Steden kunnen het niet alleen
De Omgevingswet biedt steden de mogelijkheid om eigen maatregelen te nemen. Toch kunnen steden dergelijke prijsmechanismen niet zomaar vaststellen. Daarvoor moeten door de nationale politiek regels worden vastgesteld, zoals een suiker-, een vet- of een zelfs ongezondheidstax die wordt gekoppeld aan typen aanbod; denk bij het laatste bijvoorbeeld aan een fastfoodrestaurant waar het gemiddelde menu niet aan gezonde eisen voldoet. De Langen verwacht dat het nieuwe kabinet dat in maart gekozen zal worden het reeds bereikte Preventie-akkoord zal aanscherpen. Ondanks scepsis onder critici, zegt hij “helemaal niet zo negatief” te zijn over het akkoord. “Zeker op het gebied van roken is het effectief. Dat komt ook omdat de industrie niet aan tafel zat. Bij voeding was en is dat nog steeds wel het geval.”

’Politiek lef nodig’
Moeten de levensmiddelenindustrie en -handel dan van tafel? Ja, wat De Langen betreft, “anders kom je niet verder dan een effectiviteit van 2 op die schaal van 10. Maar daar moet je als politiek wel het lef voor hebben”.

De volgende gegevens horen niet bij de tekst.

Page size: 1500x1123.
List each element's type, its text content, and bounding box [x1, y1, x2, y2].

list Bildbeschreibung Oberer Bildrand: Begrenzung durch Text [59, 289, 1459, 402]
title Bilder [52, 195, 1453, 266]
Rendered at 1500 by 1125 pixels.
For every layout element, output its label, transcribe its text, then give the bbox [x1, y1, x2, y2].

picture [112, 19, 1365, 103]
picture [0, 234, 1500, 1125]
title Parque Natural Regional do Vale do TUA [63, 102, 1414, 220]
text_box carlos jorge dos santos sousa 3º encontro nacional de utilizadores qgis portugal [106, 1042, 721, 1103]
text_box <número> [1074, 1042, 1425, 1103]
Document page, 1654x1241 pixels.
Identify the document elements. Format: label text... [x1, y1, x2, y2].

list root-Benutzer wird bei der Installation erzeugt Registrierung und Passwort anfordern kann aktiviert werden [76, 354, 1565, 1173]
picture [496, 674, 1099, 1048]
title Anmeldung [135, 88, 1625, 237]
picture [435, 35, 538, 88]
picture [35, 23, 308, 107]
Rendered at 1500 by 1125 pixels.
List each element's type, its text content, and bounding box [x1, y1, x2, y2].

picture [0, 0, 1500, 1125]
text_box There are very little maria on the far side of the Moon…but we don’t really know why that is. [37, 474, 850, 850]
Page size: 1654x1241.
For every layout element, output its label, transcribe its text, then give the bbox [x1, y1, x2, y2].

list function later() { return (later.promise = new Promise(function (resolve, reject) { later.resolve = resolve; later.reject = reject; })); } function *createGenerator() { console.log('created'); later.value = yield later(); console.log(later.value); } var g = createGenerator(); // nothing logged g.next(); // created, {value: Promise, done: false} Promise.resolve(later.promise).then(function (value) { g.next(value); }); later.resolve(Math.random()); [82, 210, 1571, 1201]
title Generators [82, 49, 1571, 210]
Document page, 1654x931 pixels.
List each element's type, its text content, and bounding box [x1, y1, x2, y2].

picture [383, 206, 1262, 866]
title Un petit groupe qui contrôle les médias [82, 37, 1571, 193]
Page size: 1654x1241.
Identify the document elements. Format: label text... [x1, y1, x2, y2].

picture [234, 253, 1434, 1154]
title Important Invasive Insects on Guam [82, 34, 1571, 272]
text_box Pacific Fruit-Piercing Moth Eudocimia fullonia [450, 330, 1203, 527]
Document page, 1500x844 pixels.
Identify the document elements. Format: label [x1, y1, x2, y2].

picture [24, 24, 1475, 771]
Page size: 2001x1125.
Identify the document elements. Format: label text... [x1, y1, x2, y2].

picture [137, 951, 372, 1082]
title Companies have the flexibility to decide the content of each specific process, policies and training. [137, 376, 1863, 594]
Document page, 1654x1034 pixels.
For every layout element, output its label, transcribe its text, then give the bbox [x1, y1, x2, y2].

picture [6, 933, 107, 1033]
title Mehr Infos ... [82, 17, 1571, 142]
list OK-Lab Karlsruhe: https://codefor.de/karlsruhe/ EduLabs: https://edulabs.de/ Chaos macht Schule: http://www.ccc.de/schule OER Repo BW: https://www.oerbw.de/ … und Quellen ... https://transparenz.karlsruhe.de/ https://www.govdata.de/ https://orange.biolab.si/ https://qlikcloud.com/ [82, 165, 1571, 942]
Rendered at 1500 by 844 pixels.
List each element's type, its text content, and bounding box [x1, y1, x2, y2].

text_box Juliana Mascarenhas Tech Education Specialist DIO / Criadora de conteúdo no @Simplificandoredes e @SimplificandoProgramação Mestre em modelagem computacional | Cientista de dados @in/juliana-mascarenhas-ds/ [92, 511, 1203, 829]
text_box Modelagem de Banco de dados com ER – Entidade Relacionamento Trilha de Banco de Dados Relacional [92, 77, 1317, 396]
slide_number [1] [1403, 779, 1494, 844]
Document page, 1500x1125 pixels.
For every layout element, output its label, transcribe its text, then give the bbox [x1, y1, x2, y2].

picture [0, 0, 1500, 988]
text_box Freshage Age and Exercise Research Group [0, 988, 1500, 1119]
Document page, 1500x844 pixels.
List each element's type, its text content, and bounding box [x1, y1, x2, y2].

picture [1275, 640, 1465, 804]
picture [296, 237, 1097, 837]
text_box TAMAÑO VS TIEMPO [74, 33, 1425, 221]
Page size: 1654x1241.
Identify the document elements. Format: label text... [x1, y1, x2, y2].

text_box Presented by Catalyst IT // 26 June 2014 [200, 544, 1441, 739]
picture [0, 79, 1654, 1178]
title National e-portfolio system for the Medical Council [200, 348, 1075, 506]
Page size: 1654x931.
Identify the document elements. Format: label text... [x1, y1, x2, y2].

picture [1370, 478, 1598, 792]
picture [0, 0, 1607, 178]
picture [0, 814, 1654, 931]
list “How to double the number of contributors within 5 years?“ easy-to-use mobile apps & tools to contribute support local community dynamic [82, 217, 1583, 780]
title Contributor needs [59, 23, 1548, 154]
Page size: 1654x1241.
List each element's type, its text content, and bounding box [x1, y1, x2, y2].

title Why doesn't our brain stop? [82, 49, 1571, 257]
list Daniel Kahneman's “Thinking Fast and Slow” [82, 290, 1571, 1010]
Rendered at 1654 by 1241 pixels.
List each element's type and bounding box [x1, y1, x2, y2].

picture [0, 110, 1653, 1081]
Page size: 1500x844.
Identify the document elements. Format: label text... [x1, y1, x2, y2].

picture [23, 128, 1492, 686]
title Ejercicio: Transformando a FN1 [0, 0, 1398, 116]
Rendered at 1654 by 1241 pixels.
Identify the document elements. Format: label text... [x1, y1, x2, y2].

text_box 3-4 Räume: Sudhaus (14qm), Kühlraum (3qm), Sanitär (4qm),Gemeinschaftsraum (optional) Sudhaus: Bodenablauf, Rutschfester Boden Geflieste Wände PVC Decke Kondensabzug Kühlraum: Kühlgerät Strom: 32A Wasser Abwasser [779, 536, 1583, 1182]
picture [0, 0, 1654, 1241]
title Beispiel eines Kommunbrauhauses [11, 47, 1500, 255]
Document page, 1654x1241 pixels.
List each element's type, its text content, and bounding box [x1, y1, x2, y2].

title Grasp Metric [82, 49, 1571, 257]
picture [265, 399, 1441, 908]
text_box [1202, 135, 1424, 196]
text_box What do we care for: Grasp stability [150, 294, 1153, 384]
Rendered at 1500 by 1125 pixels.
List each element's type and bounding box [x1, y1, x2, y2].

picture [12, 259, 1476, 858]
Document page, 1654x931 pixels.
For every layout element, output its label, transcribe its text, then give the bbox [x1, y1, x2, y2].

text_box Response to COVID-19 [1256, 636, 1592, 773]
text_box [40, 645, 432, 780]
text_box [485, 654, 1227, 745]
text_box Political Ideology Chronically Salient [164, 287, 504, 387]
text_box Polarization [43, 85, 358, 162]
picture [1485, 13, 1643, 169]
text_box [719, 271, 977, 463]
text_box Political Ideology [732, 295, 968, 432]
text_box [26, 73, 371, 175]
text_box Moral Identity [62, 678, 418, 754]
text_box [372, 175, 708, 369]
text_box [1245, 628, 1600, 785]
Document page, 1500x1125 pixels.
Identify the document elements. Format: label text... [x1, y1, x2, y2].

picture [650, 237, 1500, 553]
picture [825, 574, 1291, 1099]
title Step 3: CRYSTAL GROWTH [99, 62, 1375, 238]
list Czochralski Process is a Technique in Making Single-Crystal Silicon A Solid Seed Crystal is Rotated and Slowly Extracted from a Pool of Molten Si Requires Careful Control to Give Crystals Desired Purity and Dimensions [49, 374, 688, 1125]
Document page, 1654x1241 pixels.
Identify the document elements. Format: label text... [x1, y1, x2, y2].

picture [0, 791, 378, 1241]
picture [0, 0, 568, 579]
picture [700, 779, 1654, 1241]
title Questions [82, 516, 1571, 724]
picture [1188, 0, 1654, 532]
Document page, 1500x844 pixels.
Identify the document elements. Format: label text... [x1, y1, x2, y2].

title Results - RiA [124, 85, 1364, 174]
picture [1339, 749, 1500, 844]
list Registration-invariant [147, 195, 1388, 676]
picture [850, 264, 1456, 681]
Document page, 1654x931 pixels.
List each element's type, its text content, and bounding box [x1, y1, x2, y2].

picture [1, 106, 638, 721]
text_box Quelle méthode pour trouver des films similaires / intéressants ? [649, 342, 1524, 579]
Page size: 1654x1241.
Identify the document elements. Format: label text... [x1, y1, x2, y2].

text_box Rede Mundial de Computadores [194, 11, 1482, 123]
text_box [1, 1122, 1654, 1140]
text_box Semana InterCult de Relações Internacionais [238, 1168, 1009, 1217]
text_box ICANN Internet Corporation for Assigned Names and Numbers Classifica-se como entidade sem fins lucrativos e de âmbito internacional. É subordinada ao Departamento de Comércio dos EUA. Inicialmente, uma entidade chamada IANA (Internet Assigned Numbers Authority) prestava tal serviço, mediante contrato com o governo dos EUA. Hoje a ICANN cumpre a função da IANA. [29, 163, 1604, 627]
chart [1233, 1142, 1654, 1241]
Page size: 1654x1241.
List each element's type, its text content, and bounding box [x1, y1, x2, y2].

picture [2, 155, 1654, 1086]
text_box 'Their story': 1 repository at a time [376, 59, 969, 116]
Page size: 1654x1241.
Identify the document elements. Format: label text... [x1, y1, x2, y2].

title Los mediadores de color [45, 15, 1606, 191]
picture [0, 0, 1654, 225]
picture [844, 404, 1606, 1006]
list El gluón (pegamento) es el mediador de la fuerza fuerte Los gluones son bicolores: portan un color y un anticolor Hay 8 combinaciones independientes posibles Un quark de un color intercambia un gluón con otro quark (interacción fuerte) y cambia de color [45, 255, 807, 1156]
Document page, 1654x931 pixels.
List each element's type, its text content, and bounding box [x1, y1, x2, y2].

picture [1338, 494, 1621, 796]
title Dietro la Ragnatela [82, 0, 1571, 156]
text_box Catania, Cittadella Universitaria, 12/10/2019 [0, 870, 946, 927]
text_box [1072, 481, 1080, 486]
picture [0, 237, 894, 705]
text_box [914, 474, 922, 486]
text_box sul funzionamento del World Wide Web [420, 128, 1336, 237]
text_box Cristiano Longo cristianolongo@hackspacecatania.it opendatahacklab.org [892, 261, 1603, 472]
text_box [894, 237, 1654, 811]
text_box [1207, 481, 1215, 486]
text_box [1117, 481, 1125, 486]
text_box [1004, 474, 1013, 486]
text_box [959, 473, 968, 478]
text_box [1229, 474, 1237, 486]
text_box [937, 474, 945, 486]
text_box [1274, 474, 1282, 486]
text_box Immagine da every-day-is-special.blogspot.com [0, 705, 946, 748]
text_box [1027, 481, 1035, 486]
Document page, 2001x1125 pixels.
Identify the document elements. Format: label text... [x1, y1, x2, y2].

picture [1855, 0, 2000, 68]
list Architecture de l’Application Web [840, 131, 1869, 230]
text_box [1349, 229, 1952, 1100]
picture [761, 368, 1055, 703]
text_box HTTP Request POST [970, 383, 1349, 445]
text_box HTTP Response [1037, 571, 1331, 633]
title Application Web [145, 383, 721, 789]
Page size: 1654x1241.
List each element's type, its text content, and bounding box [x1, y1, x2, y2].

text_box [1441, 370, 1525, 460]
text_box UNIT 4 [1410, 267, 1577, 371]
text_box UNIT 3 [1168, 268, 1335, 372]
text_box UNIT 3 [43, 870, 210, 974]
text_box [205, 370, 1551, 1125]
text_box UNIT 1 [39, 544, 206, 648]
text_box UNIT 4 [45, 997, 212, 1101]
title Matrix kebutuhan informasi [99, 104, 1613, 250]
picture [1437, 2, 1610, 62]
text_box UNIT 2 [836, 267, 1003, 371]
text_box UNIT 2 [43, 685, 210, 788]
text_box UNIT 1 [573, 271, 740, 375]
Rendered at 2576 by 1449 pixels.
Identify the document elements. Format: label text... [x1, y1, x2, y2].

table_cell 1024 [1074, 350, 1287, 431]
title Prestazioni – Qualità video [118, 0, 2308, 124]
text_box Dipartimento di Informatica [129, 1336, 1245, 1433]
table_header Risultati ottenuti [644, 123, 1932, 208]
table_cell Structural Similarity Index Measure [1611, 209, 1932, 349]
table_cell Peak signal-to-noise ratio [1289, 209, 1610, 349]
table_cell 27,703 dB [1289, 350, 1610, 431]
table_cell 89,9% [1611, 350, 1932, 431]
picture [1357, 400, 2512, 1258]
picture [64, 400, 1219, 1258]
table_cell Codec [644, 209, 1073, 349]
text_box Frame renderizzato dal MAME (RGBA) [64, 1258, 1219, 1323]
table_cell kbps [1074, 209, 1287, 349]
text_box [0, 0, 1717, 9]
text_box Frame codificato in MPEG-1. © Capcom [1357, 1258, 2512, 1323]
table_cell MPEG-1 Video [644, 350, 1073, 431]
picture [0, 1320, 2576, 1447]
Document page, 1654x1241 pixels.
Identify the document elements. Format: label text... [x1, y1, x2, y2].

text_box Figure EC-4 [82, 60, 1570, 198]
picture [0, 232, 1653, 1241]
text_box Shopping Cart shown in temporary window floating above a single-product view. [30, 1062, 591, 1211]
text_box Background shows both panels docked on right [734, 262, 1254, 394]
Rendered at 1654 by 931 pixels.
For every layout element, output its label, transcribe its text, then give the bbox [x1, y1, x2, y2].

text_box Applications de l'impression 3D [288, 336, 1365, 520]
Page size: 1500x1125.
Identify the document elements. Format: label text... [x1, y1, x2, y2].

De coronacrisis en de inmiddels overduidelijke risico’s van een infectie voor te zware mensen geven die politieke ambitie wind in de zeilen. De uitsluiting van de tabaksindustrie aan de onderhandelingstafel over preventief gezondheidsbeleid is voor De Langen een geslaagd voorbeeld van hoe het beter kan met voeding. “Bij roken komen we wel tot die 5. Bij voeding lukt dat niet zoals het nu gaat.”

Is het geen zware motie van wantrouwen in ons eeuwige polderland om als politiek alleen te besluiten en alle lobby’s uit te sluiten? “Ik weet dat ik nu een vergelijking maak die ook een beetje scheef gaat, maar zeker niet helemaal”, begint De Langen zijn antwoord. “Ruim vijftig procent van mijn stadsgenoten kampt met overgewicht. Stel je eens voor dat bekend zou worden dat vijftig procent met een mes op straat zou lopen. De stad en het land zouden te klein zijn. Er zou onmiddellijk politiek tegen worden opgetreden. Maar bij voeding doen we dat niet.”

Welke meetpunten wil De Langen hanteren om de voortgang bij te houden op weg naar 5 op de schaal van 10? “Ik zou al heel tevreden zijn als de stijgende curve met een steeds weer groter aantal mensen met overgewicht eindelijk weer een beetje naar beneden gaat wijzen.”